Ford Prefect (Mos Def, left) and Arthur Dent (Martin Freeman) become stowaways on a spaceship in
Jill Lawless Associated Press

“Hitchhiker’s Guide to the Galaxy” has traveled light years in its voyage from airwaves to page to screen.

A film version of Douglas Adams’ cerebrally comic science fiction saga has been a stop-start project for years, sparking anticipation and worry among millions of devoted fans. Adams was working on an oft-rewritten screenplay when he died of a heart attack in May 2001 at 49.

Now, at last, there’s a film.

So are the fans happy? Not entirely.

“It’s faithful, irreverent, fun, funny and in no way the disrespectful waste of celluloid Adams fans had secretly been dreading,” said Scott Andrews on the FilmFocus Web site.

But Adams’ unofficial biographer, M.J. Simpson, called the movie “an abomination” in a scathing 10,000-word review that was quickly beamed around the Internet world of “Hitchhiker” fans.

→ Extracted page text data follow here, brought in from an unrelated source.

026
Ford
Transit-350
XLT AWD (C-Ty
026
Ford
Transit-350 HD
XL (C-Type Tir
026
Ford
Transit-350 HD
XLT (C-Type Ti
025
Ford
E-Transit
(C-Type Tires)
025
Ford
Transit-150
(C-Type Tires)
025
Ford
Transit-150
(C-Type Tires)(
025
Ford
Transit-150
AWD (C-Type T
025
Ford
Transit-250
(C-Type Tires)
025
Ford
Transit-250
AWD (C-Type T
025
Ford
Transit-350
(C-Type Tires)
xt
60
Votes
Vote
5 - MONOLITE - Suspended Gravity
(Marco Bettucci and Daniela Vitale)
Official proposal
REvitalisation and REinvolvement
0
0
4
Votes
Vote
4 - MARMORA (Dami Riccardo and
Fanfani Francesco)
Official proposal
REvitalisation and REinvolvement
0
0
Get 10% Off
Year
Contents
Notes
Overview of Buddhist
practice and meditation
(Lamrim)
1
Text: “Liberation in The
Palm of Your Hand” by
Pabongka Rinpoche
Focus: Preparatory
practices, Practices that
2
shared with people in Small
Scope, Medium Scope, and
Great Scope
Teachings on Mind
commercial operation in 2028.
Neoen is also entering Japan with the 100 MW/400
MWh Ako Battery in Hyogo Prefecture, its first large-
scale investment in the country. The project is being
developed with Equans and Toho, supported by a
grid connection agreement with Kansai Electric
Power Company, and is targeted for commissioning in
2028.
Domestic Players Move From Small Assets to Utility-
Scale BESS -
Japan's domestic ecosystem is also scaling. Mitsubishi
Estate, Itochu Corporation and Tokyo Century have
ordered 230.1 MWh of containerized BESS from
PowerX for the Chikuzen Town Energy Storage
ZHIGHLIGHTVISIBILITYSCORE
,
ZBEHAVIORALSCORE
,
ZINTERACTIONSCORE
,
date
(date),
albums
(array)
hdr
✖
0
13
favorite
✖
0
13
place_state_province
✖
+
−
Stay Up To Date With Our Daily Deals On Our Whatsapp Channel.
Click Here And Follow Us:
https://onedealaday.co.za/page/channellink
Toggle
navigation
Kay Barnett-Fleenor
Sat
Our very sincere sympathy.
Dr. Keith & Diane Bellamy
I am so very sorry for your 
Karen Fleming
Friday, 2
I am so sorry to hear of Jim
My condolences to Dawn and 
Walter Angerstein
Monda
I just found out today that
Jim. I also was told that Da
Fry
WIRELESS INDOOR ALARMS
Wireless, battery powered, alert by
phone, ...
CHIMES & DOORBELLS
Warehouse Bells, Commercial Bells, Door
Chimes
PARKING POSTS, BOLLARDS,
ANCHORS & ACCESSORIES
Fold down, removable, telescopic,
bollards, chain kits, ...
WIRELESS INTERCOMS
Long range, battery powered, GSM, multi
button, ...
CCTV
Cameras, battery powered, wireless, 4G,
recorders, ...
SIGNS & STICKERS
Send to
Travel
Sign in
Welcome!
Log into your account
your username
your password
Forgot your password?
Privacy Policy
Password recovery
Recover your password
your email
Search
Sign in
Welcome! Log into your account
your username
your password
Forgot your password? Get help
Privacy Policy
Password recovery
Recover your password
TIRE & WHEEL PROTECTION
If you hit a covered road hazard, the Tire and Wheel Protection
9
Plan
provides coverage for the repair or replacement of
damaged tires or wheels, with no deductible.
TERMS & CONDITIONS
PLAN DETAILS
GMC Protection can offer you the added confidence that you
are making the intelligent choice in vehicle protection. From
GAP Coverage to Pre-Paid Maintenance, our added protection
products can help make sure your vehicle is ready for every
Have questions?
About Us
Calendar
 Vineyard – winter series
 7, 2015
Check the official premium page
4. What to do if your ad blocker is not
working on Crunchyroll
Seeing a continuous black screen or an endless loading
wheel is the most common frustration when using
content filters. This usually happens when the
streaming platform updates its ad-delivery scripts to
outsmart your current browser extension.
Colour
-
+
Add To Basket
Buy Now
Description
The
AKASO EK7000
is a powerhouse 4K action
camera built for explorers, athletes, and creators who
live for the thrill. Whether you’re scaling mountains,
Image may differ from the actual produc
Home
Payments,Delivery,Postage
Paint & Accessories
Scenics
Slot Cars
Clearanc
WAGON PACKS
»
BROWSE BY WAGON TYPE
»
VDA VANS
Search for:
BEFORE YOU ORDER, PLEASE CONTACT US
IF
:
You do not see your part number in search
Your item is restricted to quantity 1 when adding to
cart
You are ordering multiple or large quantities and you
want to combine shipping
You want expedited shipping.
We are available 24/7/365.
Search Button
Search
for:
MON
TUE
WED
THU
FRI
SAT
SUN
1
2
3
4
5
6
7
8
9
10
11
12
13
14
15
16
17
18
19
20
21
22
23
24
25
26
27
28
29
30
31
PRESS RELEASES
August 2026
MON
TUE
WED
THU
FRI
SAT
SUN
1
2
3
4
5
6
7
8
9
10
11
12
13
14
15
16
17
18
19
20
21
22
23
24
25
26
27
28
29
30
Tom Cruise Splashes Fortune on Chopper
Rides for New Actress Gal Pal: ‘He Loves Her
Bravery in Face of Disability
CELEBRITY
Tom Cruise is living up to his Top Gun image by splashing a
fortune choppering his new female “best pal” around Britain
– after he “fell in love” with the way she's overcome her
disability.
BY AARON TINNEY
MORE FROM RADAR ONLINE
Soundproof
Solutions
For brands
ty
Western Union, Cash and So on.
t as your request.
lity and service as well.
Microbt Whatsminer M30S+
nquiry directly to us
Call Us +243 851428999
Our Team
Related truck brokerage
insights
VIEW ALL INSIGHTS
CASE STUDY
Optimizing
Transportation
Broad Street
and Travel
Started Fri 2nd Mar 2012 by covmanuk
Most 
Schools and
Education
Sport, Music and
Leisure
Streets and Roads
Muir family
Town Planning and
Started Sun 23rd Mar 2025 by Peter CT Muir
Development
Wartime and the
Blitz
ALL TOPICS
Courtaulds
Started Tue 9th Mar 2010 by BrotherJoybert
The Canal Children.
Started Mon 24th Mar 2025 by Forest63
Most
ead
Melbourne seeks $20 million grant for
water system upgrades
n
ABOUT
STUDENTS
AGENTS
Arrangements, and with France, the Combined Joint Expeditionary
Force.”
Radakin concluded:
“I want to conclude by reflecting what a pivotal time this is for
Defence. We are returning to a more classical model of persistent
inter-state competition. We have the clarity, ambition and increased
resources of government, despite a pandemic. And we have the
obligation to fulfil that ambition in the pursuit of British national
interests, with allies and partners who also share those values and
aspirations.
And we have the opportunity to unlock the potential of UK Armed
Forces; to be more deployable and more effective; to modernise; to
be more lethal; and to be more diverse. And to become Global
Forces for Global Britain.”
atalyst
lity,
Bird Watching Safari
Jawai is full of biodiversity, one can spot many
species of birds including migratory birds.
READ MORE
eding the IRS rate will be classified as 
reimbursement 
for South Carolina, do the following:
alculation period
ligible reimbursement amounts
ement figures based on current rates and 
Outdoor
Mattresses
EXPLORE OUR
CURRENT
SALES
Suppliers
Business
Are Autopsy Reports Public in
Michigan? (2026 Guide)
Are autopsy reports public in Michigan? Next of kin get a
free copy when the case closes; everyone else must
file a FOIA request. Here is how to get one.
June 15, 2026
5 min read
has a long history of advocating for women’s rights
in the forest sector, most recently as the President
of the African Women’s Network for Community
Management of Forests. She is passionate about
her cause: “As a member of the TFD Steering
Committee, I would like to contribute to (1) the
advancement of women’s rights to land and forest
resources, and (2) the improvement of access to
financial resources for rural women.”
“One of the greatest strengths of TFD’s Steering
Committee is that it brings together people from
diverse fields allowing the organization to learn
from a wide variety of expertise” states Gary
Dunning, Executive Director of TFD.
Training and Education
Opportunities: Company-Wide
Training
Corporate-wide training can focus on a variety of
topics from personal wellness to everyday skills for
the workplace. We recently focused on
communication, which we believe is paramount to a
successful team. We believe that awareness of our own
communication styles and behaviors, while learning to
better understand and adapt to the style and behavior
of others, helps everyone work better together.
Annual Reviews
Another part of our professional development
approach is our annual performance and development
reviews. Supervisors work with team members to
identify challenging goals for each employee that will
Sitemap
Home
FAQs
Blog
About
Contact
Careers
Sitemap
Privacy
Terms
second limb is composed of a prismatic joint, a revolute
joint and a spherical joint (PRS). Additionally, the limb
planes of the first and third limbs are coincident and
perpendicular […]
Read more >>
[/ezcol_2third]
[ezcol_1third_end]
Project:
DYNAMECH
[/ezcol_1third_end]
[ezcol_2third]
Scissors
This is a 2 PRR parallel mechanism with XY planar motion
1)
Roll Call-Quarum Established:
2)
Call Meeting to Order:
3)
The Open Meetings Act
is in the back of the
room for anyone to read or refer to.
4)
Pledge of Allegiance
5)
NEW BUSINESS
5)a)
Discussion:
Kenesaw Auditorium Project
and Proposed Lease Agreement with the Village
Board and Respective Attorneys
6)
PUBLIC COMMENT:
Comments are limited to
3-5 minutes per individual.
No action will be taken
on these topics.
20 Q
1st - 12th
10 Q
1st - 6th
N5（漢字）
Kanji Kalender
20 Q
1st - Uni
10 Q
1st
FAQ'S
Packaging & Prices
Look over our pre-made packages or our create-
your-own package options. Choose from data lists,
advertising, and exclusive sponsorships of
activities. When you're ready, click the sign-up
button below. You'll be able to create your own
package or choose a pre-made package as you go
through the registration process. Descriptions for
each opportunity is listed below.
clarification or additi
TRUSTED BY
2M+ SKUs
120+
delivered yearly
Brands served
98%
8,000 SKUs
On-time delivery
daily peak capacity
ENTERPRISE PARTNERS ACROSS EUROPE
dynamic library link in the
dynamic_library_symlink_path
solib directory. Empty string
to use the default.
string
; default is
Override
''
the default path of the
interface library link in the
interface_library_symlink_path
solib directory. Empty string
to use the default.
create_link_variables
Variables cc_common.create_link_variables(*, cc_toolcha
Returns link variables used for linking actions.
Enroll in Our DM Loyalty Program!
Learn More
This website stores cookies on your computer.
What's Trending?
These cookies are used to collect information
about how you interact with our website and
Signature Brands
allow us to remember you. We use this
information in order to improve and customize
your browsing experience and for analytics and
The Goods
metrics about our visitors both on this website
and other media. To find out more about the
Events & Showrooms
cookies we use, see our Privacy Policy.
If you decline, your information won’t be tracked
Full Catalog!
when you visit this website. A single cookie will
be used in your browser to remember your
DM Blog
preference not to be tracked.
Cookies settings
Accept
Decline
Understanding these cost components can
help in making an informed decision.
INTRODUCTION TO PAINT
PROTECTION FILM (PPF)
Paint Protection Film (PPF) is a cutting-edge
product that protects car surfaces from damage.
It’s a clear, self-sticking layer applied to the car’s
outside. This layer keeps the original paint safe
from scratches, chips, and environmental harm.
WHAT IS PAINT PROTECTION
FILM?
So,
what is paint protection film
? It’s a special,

“You’re aware of the expectations,” says Martin Freeman, who stars as everyman hero Arthur Dent. “Unfortunately, Douglas is no longer with us, so any differences between the film and the books are going to be seen as tap-dancing on his grave.

“What people won’t realize yet is that a lot of the changes are Douglas’ changes,” adds Freeman, best known as likable wage slave Tim in the British sitcom “The Office.”

“Douglas didn’t see the film as this stone tablet that could never change. He saw it as an evolving, ever-changing thing.”

A satirical sci-fi adventure that opens with the Earth being destroyed to make way for an intergalactic highway, the “Hitchhiker’s Guide” began life as a BBC radio series in 1978. Adams turned it into a book, which sold 14 million copies around the world, and later into a TV series (and a computer game).

The book was followed by several sequels, including “The Restaurant at the End of the Universe” and “So Long, and Thanks For All the Fish.”

The series blended satire, memorably named characters such as Zaphod Beeblebrox and Marvin the Paranoid Android and playfully witty philosophy – at one point supplying the answer to “the ultimate question of life, the universe and everything.” The answer: 42.

“Douglas Adams’ humor, not unlike Monty Python, is sophisticated in that it’s unsophisticated,” says Sam Rockwell, who plays the boisterous, two-headed Beeblebrox.

“It deals with a lot of profound themes – religion, world politics, social bureaucracy, the meaning of life – but it has silly jokes in it, too.”

There is much in the movie to please Adams fans: the eponymous Guide, a sort of intergalactic Lonely Planet bearing the motto “Don’t Panic”; the bureaucratic Vogons and their appalling poetry; and a startled, improbable whale.

The cast includes Zooey Deschanel as Arthur’s love interest; Mos Def as his alien friend, Ford Prefect; Billy Nighy as droll planetary designer Slartibartfast; and Alan Rickman as the voice of depressive robot Marvin. John Malkovich appears as Humma Kavula, a nasally fixated cult leader created by Adams for the film.

Adams struggled to transform his episodic scripts into a screenplay, complaining that their picaresque style resisted adaptation.

After the author’s death, screenwriter Karey Kirkpatrick was called in to tighten up the script’s structure, bolstering the romance and streamlining the plot.

“What we didn’t want it to be was one weird thing after another, because after half an hour of that you really do tire very quickly,” says Garth Jennings, the film’s director, who has made music videos for bands including Blur and R.E.M.

He says the filmmakers’ priority was “just trying to keep it funny, because it is a comedy first and foremost. We didn’t want to just make a film that was trying to compete with the effects of other big, effects-driven movies.”

The filmmakers are clearly protective of Adams’ memory. The film is dedicated to him, and his image appears on screen several times. There is even a 30-foot model of his nose.

Jennings likes to think of the atheist Adams watching the film’s progress from on high – perhaps at the Restaurant at the End of the Universe.

“It’s a lovely image,” Jennings says. “Having a drink at the bar, watching the universe explode before his eyes.”